* Задания:
(A) Перепечатайте текст о Тьере от слов «Прошло немного больше» до слов «нарушения французской конституции.».
(B) Продолжите текст о Тьере, начав сразу после его последнего предложения.

* Фрагмент текста:
-*-

Прошло немного больше года, и Тьер уже был самым рьяным защитником бомбардировки Рима войсками Французской республики и прославлял своего друга, генерала Шангарнье, за то, что тот изрубил саблями парижских национальных гвардейцев, протестовавших против этого нарушения французской конституции.
За несколько дней до февральской революции 1848 г. раздраженный тем, что Гизо надолго отстранил его от власти, и почуяв нарастающее возмущение масс, которое, как он надеялся, позволит ему вытеснить своего соперника и навязать Луи-Филиппу самого себя, Тьер воскликнул в палате депутатов:
«Я принадлежу к партии революции не только во Франции, но и во всей Европе. Я желал бы, чтобы правительство революции оставалось в руках умеренных людей... Но если бы оно перешло в руки людей горячих, даже в руки радикалов, я из-за этого не отказался бы от дела, которое отстаиваю. Я всегда буду принадлежать к партии революции».

-*-

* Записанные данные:
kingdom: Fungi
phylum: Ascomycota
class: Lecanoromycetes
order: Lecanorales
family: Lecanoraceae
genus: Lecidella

-*-

* Ожидаемые ответы:
(A)
Прошло немного больше года, и Тьер уже был самым рьяным защитником бомбардировки Рима войсками Французской республики и прославлял своего друга, генерала Шангарнье, за то, что тот изрубил саблями парижских национальных гвардейцев, протестовавших против этого нарушения французской конституции.

(B)
С того дня, как была провозглашена республика, и вплоть до coup d'etat [государственного переворота. Ред.] он был занят исключительно подавлением февральской революции.
Первые дни после февральского взрыва охваченный страхом он прятался, но парижские рабочие слишком презирали его, чтобы ненавидеть. Тем не менее из-за своей известной трусости, которая заставила Армана Карреля на его хвастливые слова о том, что он «умрет когда-нибудь на берегах Рейна», ответить: «Ты умрешь в канаве», — он не осмелился выступить на общественной арене, прежде чем народные силы не были сломлены кровавой расправой с участниками июньского восстания. Вначале, до тех пор, пока арена не была достаточно очищена, чтобы он мог снова открыто появиться на ней, он ограничивался тем, что тайно руководил заговором собрания улицы Пуатье, приведшим к реставрации империи.
Во время осады Парижа в ответ на вопрос, готов ли Париж капитулировать, Жюль Фавр заявил, что для того, чтобы заставить произнести слово «капитуляция», требуется бомбардировка Парижа! Это объясняет его мелодраматические протесты против прусской бомбардировки, так же как и причину того, что последняя была лишь пародией на бомбардировку, тогда как бомбардировка Тьера есть суровая действительность.
Парламентский шут.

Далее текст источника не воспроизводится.